Transition to Execution: Build → Normalize → Institutionalize
The PNT Leadership Summit closed with an implementation arc designed to be simple yet difficult to derail: Build what already works, normalize it into expectation and institutionalize it so it can’t be unwound without re-creating systemic risk.
PHASE 1—Build
• Flip L5 to healthy status and push through the aviation steps.
• Remove civil constraints on nulling/multi-element antennas in high-exposure sectors; publish guidance on configurations and legal use.
• Stand up the augmentation server (the inexpensive backbone that feeds sovereign ephemeris and “safe use” rails for foreign GNSS).
• Advance GOAT/NPAS toward a public common operating picture that operators can actually action.
• Start authentication at scale (use OSNMA where available; prepare receivers and operations for E6 SAS).
PHASE 2—Normalize
• Launch the central test and certification facility; publish mission-tiered certification tracks that align to sector safety cases and threat models.
• Require dependency maps and annual fire-drills in regulated CNI (ports, telecom, aviation first), with reporting that insurers and auditors can rely on.
• Bake provenance and integrity SLAs into public procurement and regulated-vendor contracts; make “multi-sourced time” and “authenticated position” measurable.
• Align insurer and lender covenants to reward layered deployments and penalize opaque dependencies and untested plans.
PHASE 3—Institutionalize
• Create (or designate) a federal stewardship structure—portfolio-based, with budget and acquisition authority—to sustain architectural resilience across domains.

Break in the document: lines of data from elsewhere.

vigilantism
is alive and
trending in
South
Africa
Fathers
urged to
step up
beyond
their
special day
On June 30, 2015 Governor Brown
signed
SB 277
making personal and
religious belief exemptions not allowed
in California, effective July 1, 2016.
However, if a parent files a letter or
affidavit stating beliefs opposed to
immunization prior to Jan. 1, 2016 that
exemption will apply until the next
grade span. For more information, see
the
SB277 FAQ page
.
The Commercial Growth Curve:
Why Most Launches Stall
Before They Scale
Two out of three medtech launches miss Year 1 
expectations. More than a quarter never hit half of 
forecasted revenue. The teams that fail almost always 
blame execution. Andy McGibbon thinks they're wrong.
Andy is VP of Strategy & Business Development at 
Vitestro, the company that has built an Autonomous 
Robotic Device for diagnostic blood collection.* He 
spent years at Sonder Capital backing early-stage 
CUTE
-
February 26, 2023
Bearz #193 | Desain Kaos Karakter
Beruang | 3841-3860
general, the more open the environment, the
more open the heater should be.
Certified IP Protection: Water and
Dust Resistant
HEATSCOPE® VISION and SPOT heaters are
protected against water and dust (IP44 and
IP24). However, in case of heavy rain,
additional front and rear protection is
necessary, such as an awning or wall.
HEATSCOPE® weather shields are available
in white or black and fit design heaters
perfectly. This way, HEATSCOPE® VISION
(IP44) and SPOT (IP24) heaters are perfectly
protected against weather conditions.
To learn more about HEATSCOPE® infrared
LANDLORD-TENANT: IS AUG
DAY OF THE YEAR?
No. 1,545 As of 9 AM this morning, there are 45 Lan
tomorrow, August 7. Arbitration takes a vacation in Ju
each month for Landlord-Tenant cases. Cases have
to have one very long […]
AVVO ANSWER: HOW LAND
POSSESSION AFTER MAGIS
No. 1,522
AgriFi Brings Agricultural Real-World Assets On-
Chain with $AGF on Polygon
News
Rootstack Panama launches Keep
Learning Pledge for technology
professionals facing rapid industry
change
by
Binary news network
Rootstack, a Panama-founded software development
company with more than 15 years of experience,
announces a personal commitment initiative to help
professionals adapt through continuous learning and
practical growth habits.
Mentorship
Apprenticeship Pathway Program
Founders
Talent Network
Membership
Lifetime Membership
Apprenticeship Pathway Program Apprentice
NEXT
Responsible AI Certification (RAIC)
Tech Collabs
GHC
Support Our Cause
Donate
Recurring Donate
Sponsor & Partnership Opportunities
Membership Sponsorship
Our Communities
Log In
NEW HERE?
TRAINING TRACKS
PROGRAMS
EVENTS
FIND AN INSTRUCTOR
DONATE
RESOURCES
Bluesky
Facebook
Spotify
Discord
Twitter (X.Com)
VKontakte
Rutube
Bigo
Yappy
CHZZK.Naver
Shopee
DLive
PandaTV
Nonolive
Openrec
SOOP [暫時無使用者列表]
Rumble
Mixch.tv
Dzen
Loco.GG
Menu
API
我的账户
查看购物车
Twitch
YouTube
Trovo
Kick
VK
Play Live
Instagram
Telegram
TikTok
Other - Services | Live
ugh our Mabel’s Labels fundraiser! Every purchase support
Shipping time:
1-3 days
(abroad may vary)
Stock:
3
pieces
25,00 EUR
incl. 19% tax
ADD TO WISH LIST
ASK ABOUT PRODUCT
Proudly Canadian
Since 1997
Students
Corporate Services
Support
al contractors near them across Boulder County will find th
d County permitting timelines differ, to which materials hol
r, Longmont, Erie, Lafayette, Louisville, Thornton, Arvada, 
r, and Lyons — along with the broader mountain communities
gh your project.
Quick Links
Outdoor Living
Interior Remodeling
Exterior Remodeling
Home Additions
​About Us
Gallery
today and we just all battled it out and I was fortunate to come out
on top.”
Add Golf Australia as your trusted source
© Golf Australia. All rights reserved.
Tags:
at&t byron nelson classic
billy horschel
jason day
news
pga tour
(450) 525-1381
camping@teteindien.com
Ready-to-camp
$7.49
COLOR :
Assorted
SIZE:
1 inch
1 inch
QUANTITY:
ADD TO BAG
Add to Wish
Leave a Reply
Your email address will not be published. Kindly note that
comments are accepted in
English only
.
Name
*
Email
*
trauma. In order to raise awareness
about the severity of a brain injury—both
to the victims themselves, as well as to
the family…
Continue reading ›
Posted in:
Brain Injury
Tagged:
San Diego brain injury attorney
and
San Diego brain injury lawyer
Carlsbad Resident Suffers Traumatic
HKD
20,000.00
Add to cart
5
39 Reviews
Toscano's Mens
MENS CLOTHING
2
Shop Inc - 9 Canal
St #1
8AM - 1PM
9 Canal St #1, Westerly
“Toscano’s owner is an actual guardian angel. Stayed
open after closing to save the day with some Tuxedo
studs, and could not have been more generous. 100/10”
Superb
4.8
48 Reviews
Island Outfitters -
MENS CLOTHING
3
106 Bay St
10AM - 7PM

This is not a “czar” model; it requires coordinated, long-term leadership backed by senior officials and durable funding to ensure resilience remains a standing national requirement.
Closing Synthesis: Resilience Becomes Imperative
The PNT Leadership Summit did not diminish GPS; it clarified its position as essential but insufficient. The system the nation depends on is broader than any single signal or constellation. Confidence will grow only when trust is distributed, authentication is routine, time is verified, continuity is assured, testing is standardized, guidance is clear, and funding is stable. The community is not satisfied with the current state, nor should it be. Yet the alignment of views expressed throughout the summit reflects a rare moment of clarity. Resilience has shifted from concern to obligation. The task now is to deliver it—deliberately, transparently and with long-term responsibility.